Honorable Mentions: It's on tons and tons of lists, but Wet Leg's self-titled debut record (Wet Leg, if you aren't paying attention) is pretty fun. There's some real mid-2000's vibes going on here, a certain kind of insistent dance-punk aesthetic that I found tiring when it was everywhere but sounds pretty fresh here. The droll humor helps as well, with a certain Art Brut feel to the breakout hit "Chaise Longue". Do I think that this album has a ton of staying power? No, not really. But that's OK, it's fine to just enjoy something in the moment.

Hm. I suppose that's all that really plausibly fits in here? I'm very out of touch.

The Up Jump The Boogie Award

Yes, that's about the oldest hip-hop reference it is possible to make, befitting me being old as hell. Anyway, I don't listen to as much hip-hop as I would like, but it's not zero, and there were some records I loved this year. Front of that list was a late discovery for me, billy woods's Aethiopes hit me hard. Just listen to the jittery drums and tolling beat of "Wharves" followed by the paranoid rumble of "Sauvage" and tell me you don't agree. I've always really appreciated the coherence of records that are produced entirely by the same people, and that's the case here with Preservation doing all the tracks. It's a masterpiece, front-to-back.
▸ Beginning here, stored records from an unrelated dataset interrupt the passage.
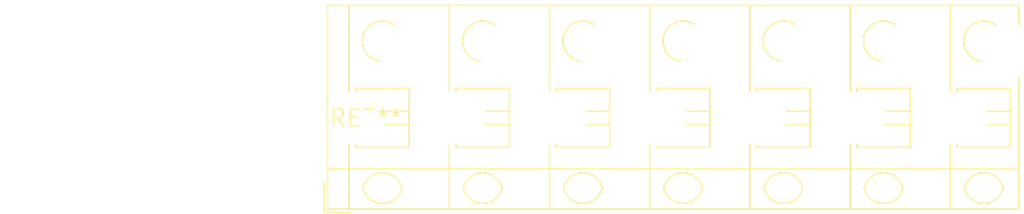
<source format=kicad_pcb>
(kicad_pcb (version 20240108) (generator pcbnew)

  (general
    (thickness 1.6)
  )

  (paper "A4")
  (layers
    (0 "F.Cu" signal)
    (31 "B.Cu" signal)
    (32 "B.Adhes" user "B.Adhesive")
    (33 "F.Adhes" user "F.Adhesive")
    (34 "B.Paste" user)
    (35 "F.Paste" user)
    (36 "B.SilkS" user "B.Silkscreen")
    (37 "F.SilkS" user "F.Silkscreen")
    (38 "B.Mask" user)
    (39 "F.Mask" user)
    (40 "Dwgs.User" user "User.Drawings")
    (41 "Cmts.User" user "User.Comments")
    (42 "Eco1.User" user "User.Eco1")
    (43 "Eco2.User" user "User.Eco2")
    (44 "Edge.Cuts" user)
    (45 "Margin" user)
    (46 "B.CrtYd" user "B.Courtyard")
    (47 "F.CrtYd" user "F.Courtyard")
    (48 "B.Fab" user)
    (49 "F.Fab" user)
    (50 "User.1" user)
    (51 "User.2" user)
    (52 "User.3" user)
    (53 "User.4" user)
    (54 "User.5" user)
    (55 "User.6" user)
    (56 "User.7" user)
    (57 "User.8" user)
    (58 "User.9" user)
  )

  (setup
    (pad_to_mask_clearance 0)
    (pcbplotparams
      (layerselection 0x00010fc_ffffffff)
      (plot_on_all_layers_selection 0x0000000_00000000)
      (disableapertmacros false)
      (usegerberextensions false)
      (usegerberattributes false)
      (usegerberadvancedattributes false)
      (creategerberjobfile false)
      (dashed_line_dash_ratio 12.000000)
      (dashed_line_gap_ratio 3.000000)
      (svgprecision 4)
      (plotframeref false)
      (viasonmask false)
      (mode 1)
      (useauxorigin false)
      (hpglpennumber 1)
      (hpglpenspeed 20)
      (hpglpendiameter 15.000000)
      (dxfpolygonmode false)
      (dxfimperialunits false)
      (dxfusepcbnewfont false)
      (psnegative false)
      (psa4output false)
      (plotreference false)
      (plotvalue false)
      (plotinvisibletext false)
      (sketchpadsonfab false)
      (subtractmaskfromsilk false)
      (outputformat 1)
      (mirror false)
      (drillshape 1)
      (scaleselection 1)
      (outputdirectory "")
    )
  )

  (net 0 "")

  (footprint "TerminalBlock_WAGO_804-307_1x07_P7.50mm_45Degree" (layer "F.Cu") (at 0 0))

)

</source>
Honorable Mentions: In that same vein, RJD2 produced all of Escape From Sweet Auburn, his follow-up to STS x RJD2, both collaborations with, uh, STS. Anyway, RJD2's funk game is totally on-point again, and STS holds up his end of the bargain, which is to provide some fun rhymes on top of things. Like the Wet Leg album, I don't know if this thing is going to have a ton of longevity, but it's a very fun spin right now, and that's plenty.

It's Almost Dry from Pusha T is the sort of record that I mostly want to listen to super loud. The sort of thing I crank in the car, or obliterate my brain when I'm out for a walk. It's a big album in every way, and that bigness is very much a virtue here. (It's not on Bandcamp, so no link.)

I haven't spent time with Kendrick Lamar's latest record, which is a damn shame, and I really need to fix that, so consider this category incomplete at best.

I'm forgetting lots of records here, I'm sure, and I know there are ones I wanted to mention that I'm going to kick myself about. But I have to stop at some point, and I suppose that point is now.